Georgia Retailers Oppose Moving Sales Tax Collection to County, City Level

11/09/2009 - It’s been a tough year for the retail business in Georgia, but the Georgia Retail Association (GRA) continues to work on issues affecting its members.  Last week, the GRA met with staff of the Association of County Commissioners of Georgia (ACCG) to discuss issues surrounding upcoming legislation which would create a new method of collecting sales taxes in Georgia at a county, or even city level.

On behalf of its members, GRA has worked diligently to derail such discussions on the two bills which were introduced in the Georgia House earlier this year, according to John C. Heavener, president of GRA. The GRA and ACCG are proposing different methods that will have better collection ratios.

As a result of the meeting, GRA and ACCG agreed not to pursue legislation next year, but rather to work together on fixing the current system. The next step for the GRA is to work with the Georgia Department of Revenue prior to the beginning of the 2010 session of the General Assembly in January.

Counties have issues concerning the flow of information, poor service, and a need for a quicker turnaround of their share of sales tax revenue. Chatham County Commission Pete Liakakis would like to see sales tax collection responsibility move to the county level.

“We can do it better if they allow all the counties to collect it and send it to Atlanta, because they just don’t have enough employees to check a lot of places,” he said. “We have people not just in Savannah but around the state who are not reporting their sales tax collections,” he stated.

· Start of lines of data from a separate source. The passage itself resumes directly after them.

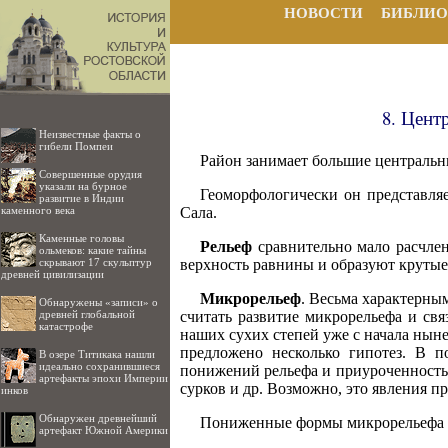
НОВОСТИ
БИБЛИО
8. Цент
Неизвестные факты о
гибели Помпеи
Район занимает большие центральн
Совершенные орудия
указали на бурное
Геоморфологически он представля
развитие в Индии
Сала.
каменного века
Каменные головы
Рельеф
сравнительно мало расчлен
ольмеков: какие тайны
верхность равнины и образуют крутые
скрывают 17 скульптур
древней цивилизации
Микрорельеф
. Весьма характерны
Обнаружены «записи» о
считать развитие микрорельефа и свя
древней глобальной
катастрофе
наших сухих степей уже с начала нын
предложено несколько гипотез. В п
В озере Титикака нашли
идеально сохранившиеся
понижений рельефа и приуроченность 
артефакты эпохи Империи
сурков и др. Возможно, это явления пр
инков
Обнаружен древнейший
Пониженные формы микрорельефа Са
артефакт Южной Америки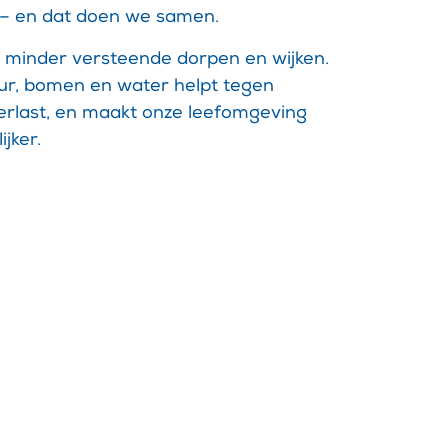
– en dat doen we samen.
 minder versteende dorpen en wijken.
ur, bomen en water helpt tegen
erlast, en maakt onze leefomgeving
jker.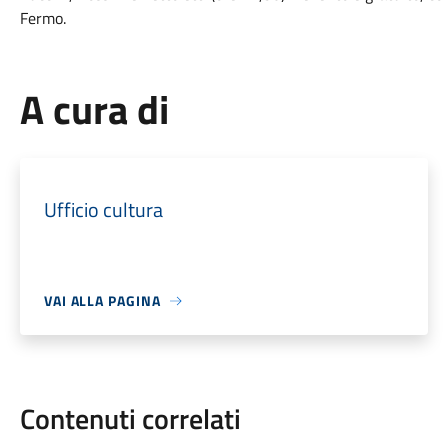
Fermo.
A cura di
Ufficio cultura
VAI ALLA PAGINA
Contenuti correlati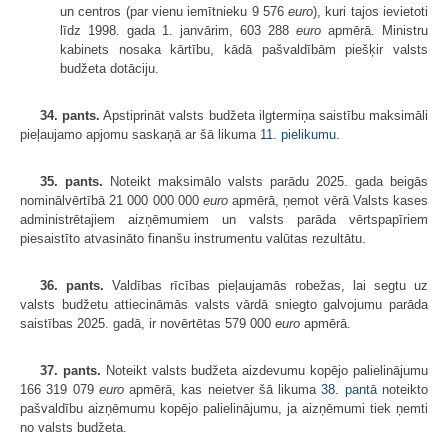
un centros (par vienu iemītnieku 9 576
euro
), kuri tajos ievietoti
līdz 1998. gada 1. janvārim, 603 288
euro
apmērā. Ministru
kabinets nosaka kārtību, kādā pašvaldībām piešķir valsts
budžeta dotāciju.
34. pants.
Apstiprināt valsts budžeta ilgtermiņa saistību maksimāli
pieļaujamo apjomu saskaņā ar šā likuma
11. pielikumu
.
35. pants.
Noteikt maksimālo valsts parādu 2025. gada beigās
nominālvērtībā 21 000 000 000
euro
apmērā, ņemot vērā Valsts kases
administrētajiem aizņēmumiem un valsts parāda vērtspapīriem
piesaistīto atvasināto finanšu instrumentu valūtas rezultātu.
36. pants.
Valdības rīcības pieļaujamās robežas, lai segtu uz
valsts budžetu attiecināmās valsts vārdā sniegto galvojumu parāda
saistības 2025. gadā, ir novērtētas 579 000
euro
apmērā.
37. pants.
Noteikt valsts budžeta aizdevumu kopējo palielinājumu
166 319 079
euro
apmērā, kas neietver šā likuma
38. pantā
noteikto
pašvaldību aizņēmumu kopējo palielinājumu, ja aizņēmumi tiek ņemti
no valsts budžeta.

“The counties have more personnel and a better ability to audit,” said Liakakis. “The ACCG is going along with the GRA, but I go one further than just fixing the problems with the state’s collection system. We ought to have legislation that allows the counties to collect.”

The Georgia Retail Association, with membership that comprises all retail formats and channels of distribution including department, specialty, discount, catalog, Internet and independent stores, as well as grocery stores, was formed in 1961. The group represents an industry with more than 71,300 retail establishments, and more than 715,000 employees – about one in five of Georgia’s workers – with annual sales of more than $115 billion, according to Heavener.

On the national level, the GRA is also following HR 4011, Organized Retail Crime Prevention and Enforcement Act.  House Judiciary Subcommittee on Crime, Terrorism, and Homeland Security, heard testimony from four federal law enforcement agencies on the effects of organized retail crime on consumers, retailers and law enforcement.

The subcommittee heard how federal law enforcement agencies are tackling the growing problem and what more can be done with federal legislation to assist in the effective prosecution of ORC cases.